- [PROBLEM REQUIREMENTS] When you copy the data, keep every word exactly as it is and leave the pictures out.

- [RECORDS SUPPLIED]
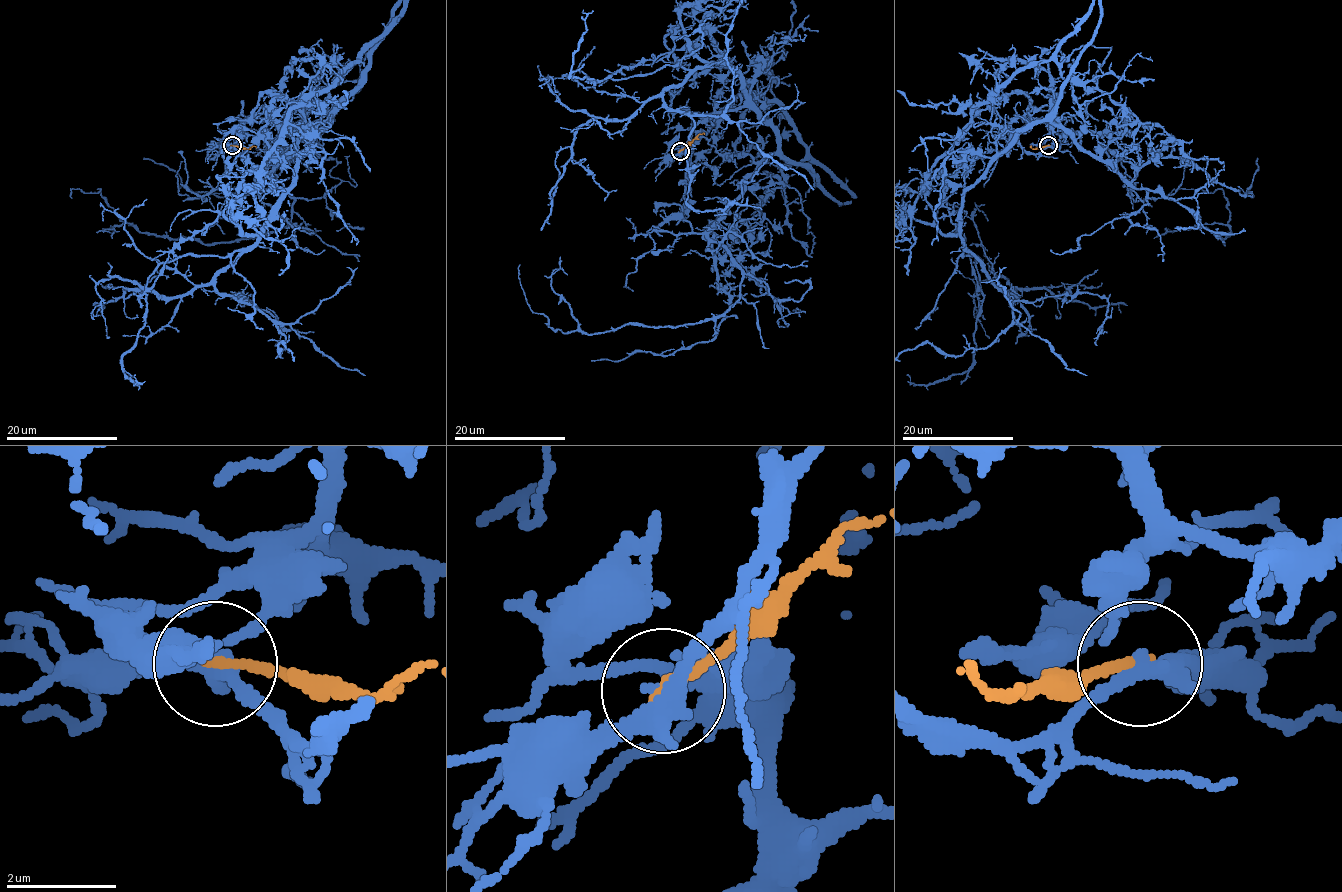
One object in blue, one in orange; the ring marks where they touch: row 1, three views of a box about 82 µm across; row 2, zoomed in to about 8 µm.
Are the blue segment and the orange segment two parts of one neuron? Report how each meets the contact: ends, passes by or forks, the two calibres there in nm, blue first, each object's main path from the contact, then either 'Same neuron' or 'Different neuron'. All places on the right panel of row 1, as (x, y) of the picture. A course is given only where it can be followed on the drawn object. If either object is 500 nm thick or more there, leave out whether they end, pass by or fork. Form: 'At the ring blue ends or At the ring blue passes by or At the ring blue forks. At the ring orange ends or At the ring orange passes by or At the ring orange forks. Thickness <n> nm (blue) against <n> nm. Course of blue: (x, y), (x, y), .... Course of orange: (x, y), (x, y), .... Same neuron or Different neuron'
At the ring blue forks. At the ring orange ends. Thickness 280 nm (blue) against 200 nm. Course of blue: (1048, 145), (1028, 154), (1011, 140), (1004, 152), (1048, 120), (1224, 244), (1231, 233), (1220, 189), (1161, 198). Course of orange: (1048, 145), (1031, 148). Different neuron

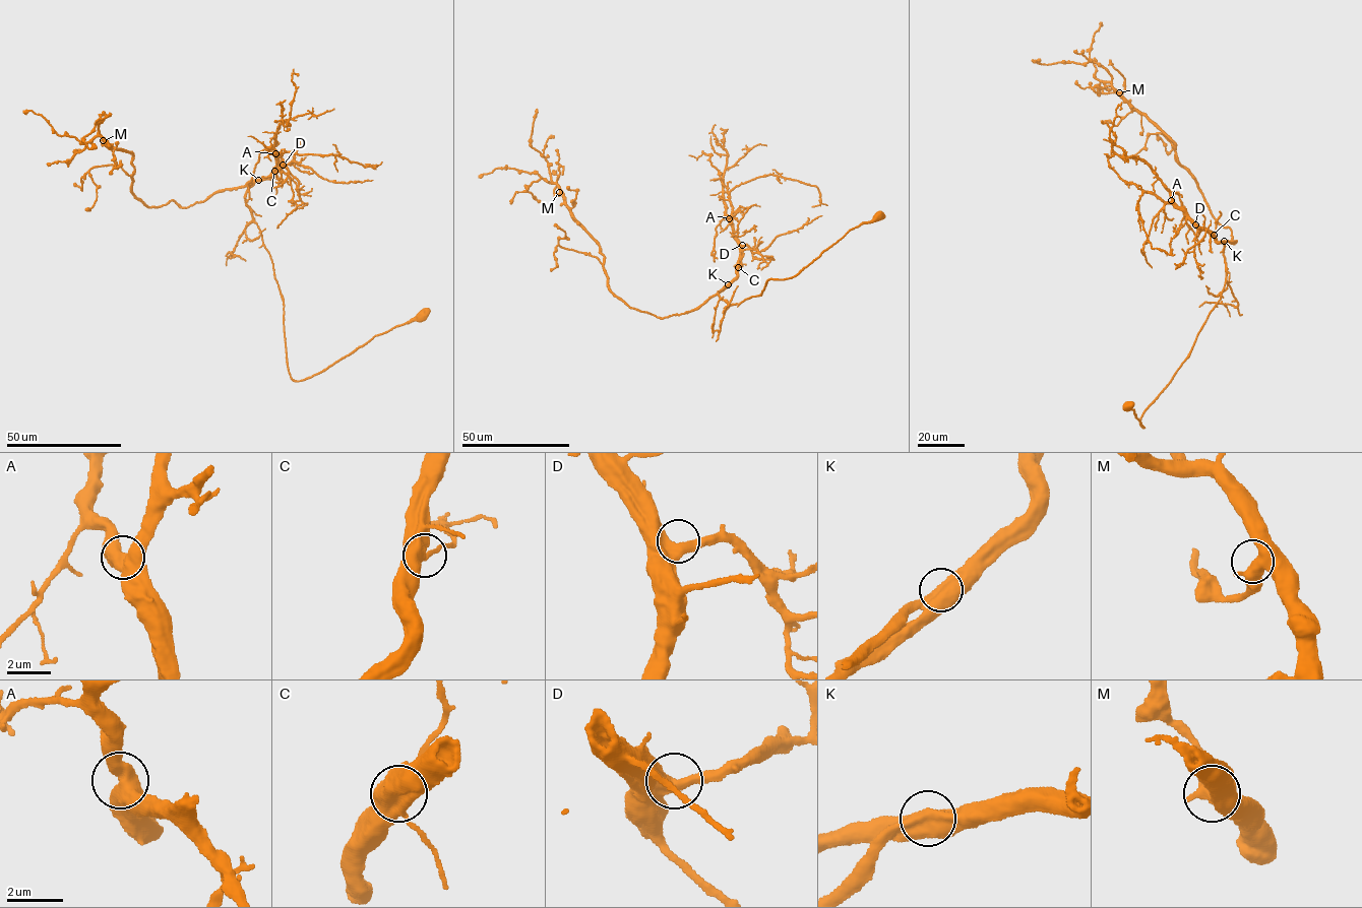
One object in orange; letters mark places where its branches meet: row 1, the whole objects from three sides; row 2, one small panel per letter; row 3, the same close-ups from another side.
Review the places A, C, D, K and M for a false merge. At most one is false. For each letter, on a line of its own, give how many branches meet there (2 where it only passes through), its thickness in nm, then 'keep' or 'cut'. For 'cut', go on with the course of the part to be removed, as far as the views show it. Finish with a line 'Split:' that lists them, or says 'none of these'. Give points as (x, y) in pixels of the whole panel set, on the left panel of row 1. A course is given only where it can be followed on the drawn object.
A: 2 | 650 nm | keep
C: 2 | 440 nm | keep
D: 2 | 500 nm | keep
K: 2 | 650 nm | keep
M: 2 | 600 nm | keep
Split: none of these

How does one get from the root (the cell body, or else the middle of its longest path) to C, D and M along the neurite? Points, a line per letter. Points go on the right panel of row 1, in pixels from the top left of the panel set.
C: (1128, 407), (1143, 428), (1140, 419), (1143, 411), (1188, 355), (1220, 299), (1226, 279), (1225, 243), (1214, 235)
D: (1128, 407), (1143, 428), (1140, 419), (1143, 411), (1188, 355), (1220, 299), (1226, 279), (1225, 243), (1195, 224)
M: (1128, 407), (1143, 428), (1143, 411), (1220, 299), (1224, 243), (1236, 241), (1179, 161), (1175, 143), (1119, 92)

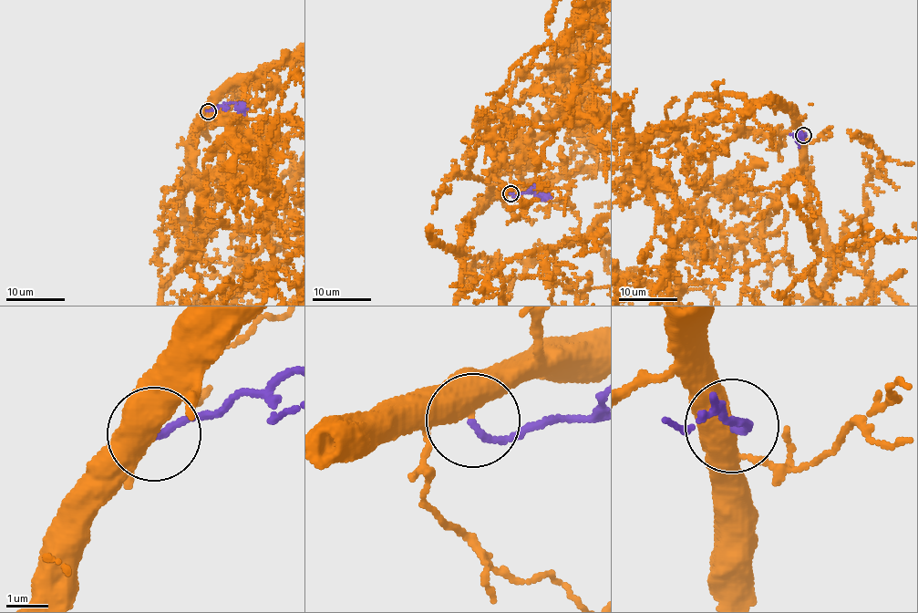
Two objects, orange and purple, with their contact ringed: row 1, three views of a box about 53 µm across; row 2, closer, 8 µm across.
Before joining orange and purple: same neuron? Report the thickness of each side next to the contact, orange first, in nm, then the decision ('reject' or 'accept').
440/160 nm | accept

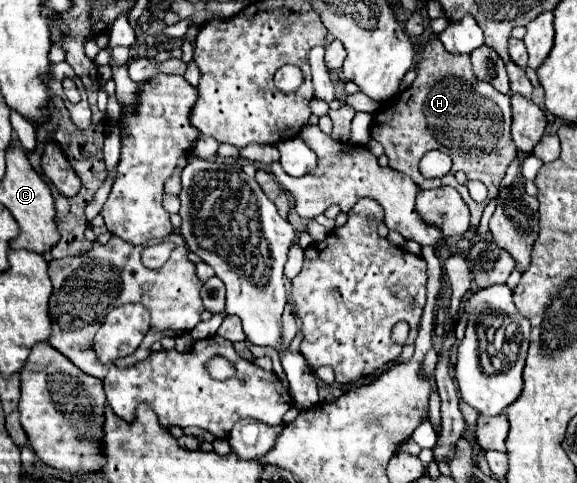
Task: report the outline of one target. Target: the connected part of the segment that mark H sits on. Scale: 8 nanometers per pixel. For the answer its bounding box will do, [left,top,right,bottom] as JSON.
[371,38,517,228]

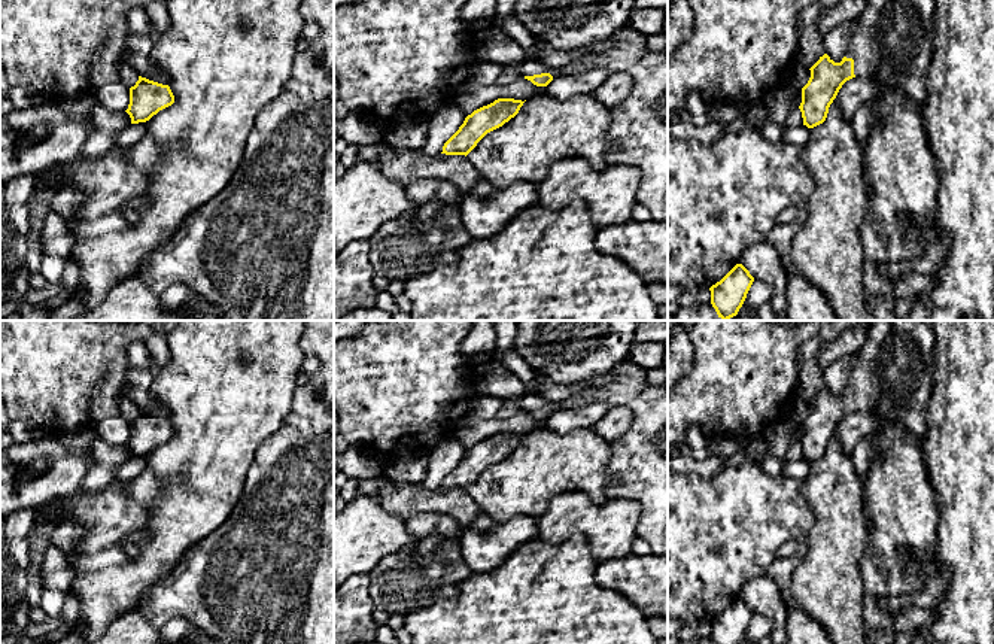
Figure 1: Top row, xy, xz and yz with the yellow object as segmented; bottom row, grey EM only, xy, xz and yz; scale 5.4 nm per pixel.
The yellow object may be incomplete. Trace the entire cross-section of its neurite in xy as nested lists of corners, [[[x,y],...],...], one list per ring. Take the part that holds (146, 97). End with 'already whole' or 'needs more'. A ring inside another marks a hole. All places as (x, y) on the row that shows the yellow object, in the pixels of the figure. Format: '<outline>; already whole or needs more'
[[[139,76],[136,85],[130,88],[130,104],[125,112],[130,115],[131,124],[139,124],[149,121],[173,103],[174,95],[168,85]]]; already whole

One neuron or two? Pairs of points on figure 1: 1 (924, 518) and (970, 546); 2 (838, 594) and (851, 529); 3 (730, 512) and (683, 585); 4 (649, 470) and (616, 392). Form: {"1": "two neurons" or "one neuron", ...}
{"1": "two neurons", "2": "one neuron", "3": "one neuron", "4": "one neuron"}

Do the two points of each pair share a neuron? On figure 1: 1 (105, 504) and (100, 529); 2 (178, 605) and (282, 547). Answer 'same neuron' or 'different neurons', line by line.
1: same neuron
2: same neuron

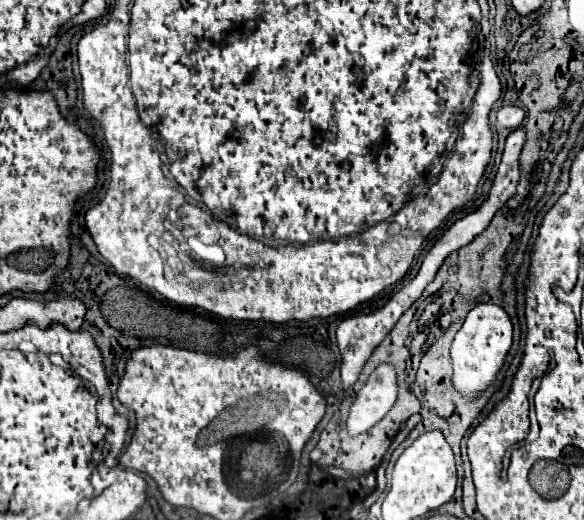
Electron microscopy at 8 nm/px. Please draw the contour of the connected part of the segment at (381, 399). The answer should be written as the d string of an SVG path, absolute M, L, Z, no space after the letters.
M382 362L368 378L368 382L356 392L356 398L350 406L346 430L350 436L368 432L378 424L394 406L398 398L398 378L390 362Z

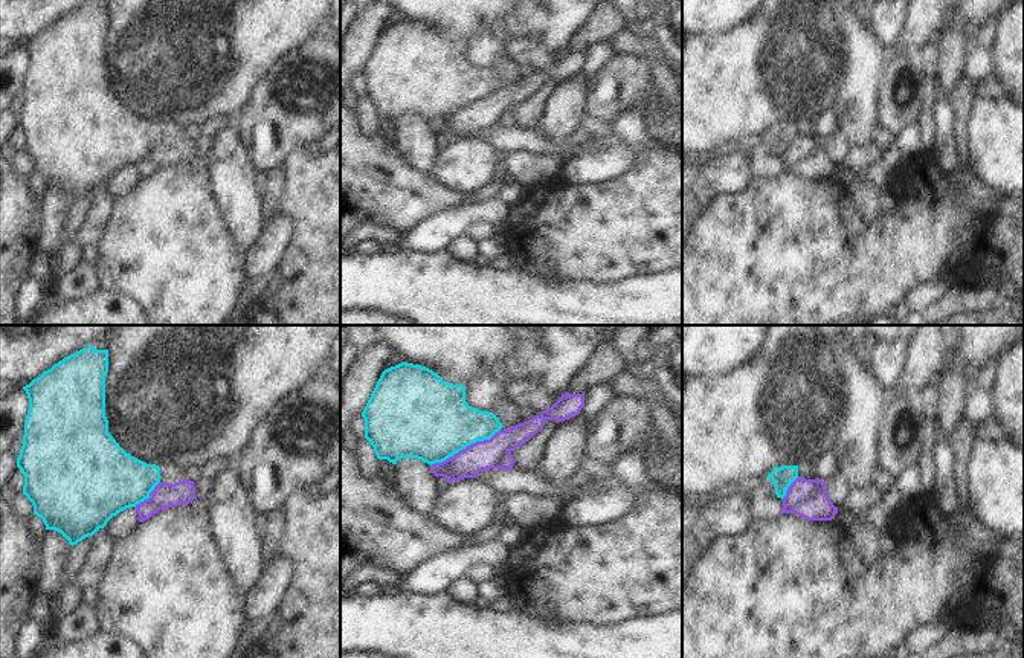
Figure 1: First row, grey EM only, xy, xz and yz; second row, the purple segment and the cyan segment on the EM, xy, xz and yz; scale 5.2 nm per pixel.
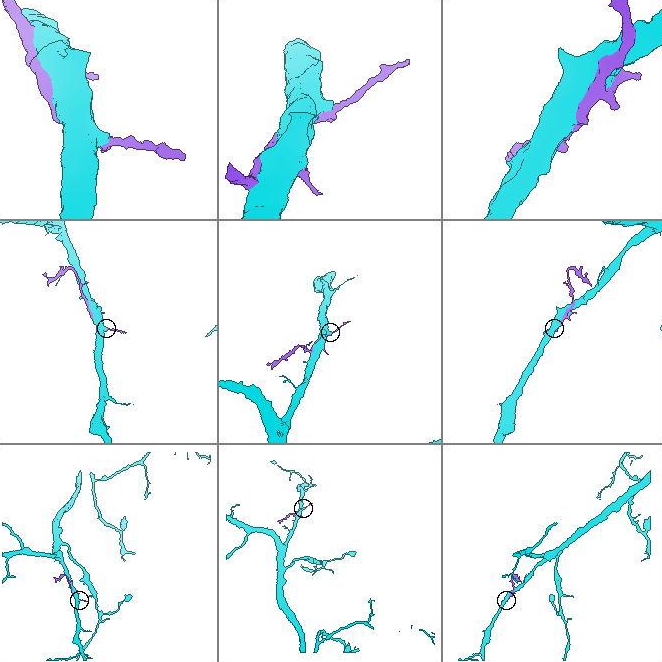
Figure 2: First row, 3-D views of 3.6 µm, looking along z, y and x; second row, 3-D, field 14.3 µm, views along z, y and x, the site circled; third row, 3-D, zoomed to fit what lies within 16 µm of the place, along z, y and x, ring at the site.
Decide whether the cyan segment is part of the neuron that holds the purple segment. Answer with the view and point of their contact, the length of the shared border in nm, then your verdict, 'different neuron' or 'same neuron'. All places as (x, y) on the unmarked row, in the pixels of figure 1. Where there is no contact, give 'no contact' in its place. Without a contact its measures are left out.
contact xz (466, 106); length 420 nm; different neuron

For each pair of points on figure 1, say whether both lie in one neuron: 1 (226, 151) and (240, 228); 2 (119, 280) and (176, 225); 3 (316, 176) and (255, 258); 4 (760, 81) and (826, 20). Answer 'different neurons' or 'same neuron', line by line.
1: same neuron
2: same neuron
3: different neurons
4: same neuron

- [RESPONSE FOR THIS EXERCISE]
One object in blue, one in orange; the ring marks where they touch: row 1, three views of a box about 82 µm across; row 2, zoomed in to about 8 µm.
Are the blue segment and the orange segment two parts of one neuron? Report how each meets the contact: ends, passes by or forks, the two calibres there in nm, blue first, each object's main path from the contact, then either 'Same neuron' or 'Different neuron'. All places on the right panel of row 1, as (x, y) of the picture. A course is given only where it can be followed on the drawn object. If either object is 500 nm thick or more there, leave out whether they end, pass by or fork. Form: 'At the ring blue ends or At the ring blue passes by or At the ring blue forks. At the ring orange ends or At the ring orange passes by or At the ring orange forks. Thickness <n> nm (blue) against <n> nm. Course of blue: (x, y), (x, y), .... Course of orange: (x, y), (x, y), .... Same neuron or Different neuron'
At the ring blue forks. At the ring orange ends. Thickness 280 nm (blue) against 200 nm. Course of blue: (1048, 145), (1028, 154), (1011, 140), (1004, 152), (1048, 120), (1224, 244), (1231, 233), (1220, 189), (1161, 198). Course of orange: (1048, 145), (1031, 148). Different neuron

One object in orange; letters mark places where its branches meet: row 1, the whole objects from three sides; row 2, one small panel per letter; row 3, the same close-ups from another side.
Review the places A, C, D, K and M for a false merge. At most one is false. For each letter, on a line of its own, give how many branches meet there (2 where it only passes through), its thickness in nm, then 'keep' or 'cut'. For 'cut', go on with the course of the part to be removed, as far as the views show it. Finish with a line 'Split:' that lists them, or says 'none of these'. Give points as (x, y) in pixels of the whole panel set, on the left panel of row 1. A course is given only where it can be followed on the drawn object.
A: 2 | 650 nm | keep
C: 2 | 440 nm | keep
D: 2 | 500 nm | keep
K: 2 | 650 nm | keep
M: 2 | 600 nm | keep
Split: none of these

How does one get from the root (the cell body, or else the middle of its longest path) to C, D and M along the neurite? Points, a line per letter. Points go on the right panel of row 1, in pixels from the top left of the panel set.
C: (1128, 407), (1143, 428), (1140, 419), (1143, 411), (1188, 355), (1220, 299), (1226, 279), (1225, 243), (1214, 235)
D: (1128, 407), (1143, 428), (1140, 419), (1143, 411), (1188, 355), (1220, 299), (1226, 279), (1225, 243), (1195, 224)
M: (1128, 407), (1143, 428), (1143, 411), (1220, 299), (1224, 243), (1236, 241), (1179, 161), (1175, 143), (1119, 92)

Two objects, orange and purple, with their contact ringed: row 1, three views of a box about 53 µm across; row 2, closer, 8 µm across.
Before joining orange and purple: same neuron? Report the thickness of each side next to the contact, orange first, in nm, then the decision ('reject' or 'accept').
440/160 nm | accept

Task: report the outline of one target. Target: the connected part of the segment that mark H sits on. Scale: 8 nanometers per pixel. For the answer its bounding box will do, [left,top,right,bottom] as JSON.
[371,38,517,228]

Figure 1: Top row, xy, xz and yz with the yellow object as segmented; bottom row, grey EM only, xy, xz and yz; scale 5.4 nm per pixel.
The yellow object may be incomplete. Trace the entire cross-section of its neurite in xy as nested lists of corners, [[[x,y],...],...], one list per ring. Take the part that holds (146, 97). End with 'already whole' or 'needs more'. A ring inside another marks a hole. All places as (x, y) on the row that shows the yellow object, in the pixels of the figure. Format: '<outline>; already whole or needs more'
[[[139,76],[136,85],[130,88],[130,104],[125,112],[130,115],[131,124],[139,124],[149,121],[173,103],[174,95],[168,85]]]; already whole

One neuron or two? Pairs of points on figure 1: 1 (924, 518) and (970, 546); 2 (838, 594) and (851, 529); 3 (730, 512) and (683, 585); 4 (649, 470) and (616, 392). Form: {"1": "two neurons" or "one neuron", ...}
{"1": "two neurons", "2": "one neuron", "3": "one neuron", "4": "one neuron"}

Do the two points of each pair share a neuron? On figure 1: 1 (105, 504) and (100, 529); 2 (178, 605) and (282, 547). Answer 'same neuron' or 'different neurons', line by line.
1: same neuron
2: same neuron

Electron microscopy at 8 nm/px. Please draw the contour of the connected part of the segment at (381, 399). The answer should be written as the d string of an SVG path, absolute M, L, Z, no space after the letters.
M382 362L368 378L368 382L356 392L356 398L350 406L346 430L350 436L368 432L378 424L394 406L398 398L398 378L390 362Z

Figure 1: First row, grey EM only, xy, xz and yz; second row, the purple segment and the cyan segment on the EM, xy, xz and yz; scale 5.2 nm per pixel.
Figure 2: First row, 3-D views of 3.6 µm, looking along z, y and x; second row, 3-D, field 14.3 µm, views along z, y and x, the site circled; third row, 3-D, zoomed to fit what lies within 16 µm of the place, along z, y and x, ring at the site.
Decide whether the cyan segment is part of the neuron that holds the purple segment. Answer with the view and point of their contact, the length of the shared border in nm, then your verdict, 'different neuron' or 'same neuron'. All places as (x, y) on the unmarked row, in the pixels of figure 1. Where there is no contact, give 'no contact' in its place. Without a contact its measures are left out.
contact xz (466, 106); length 420 nm; different neuron

For each pair of points on figure 1, say whether both lie in one neuron: 1 (226, 151) and (240, 228); 2 (119, 280) and (176, 225); 3 (316, 176) and (255, 258); 4 (760, 81) and (826, 20). Answer 'different neurons' or 'same neuron', line by line.
1: same neuron
2: same neuron
3: different neurons
4: same neuron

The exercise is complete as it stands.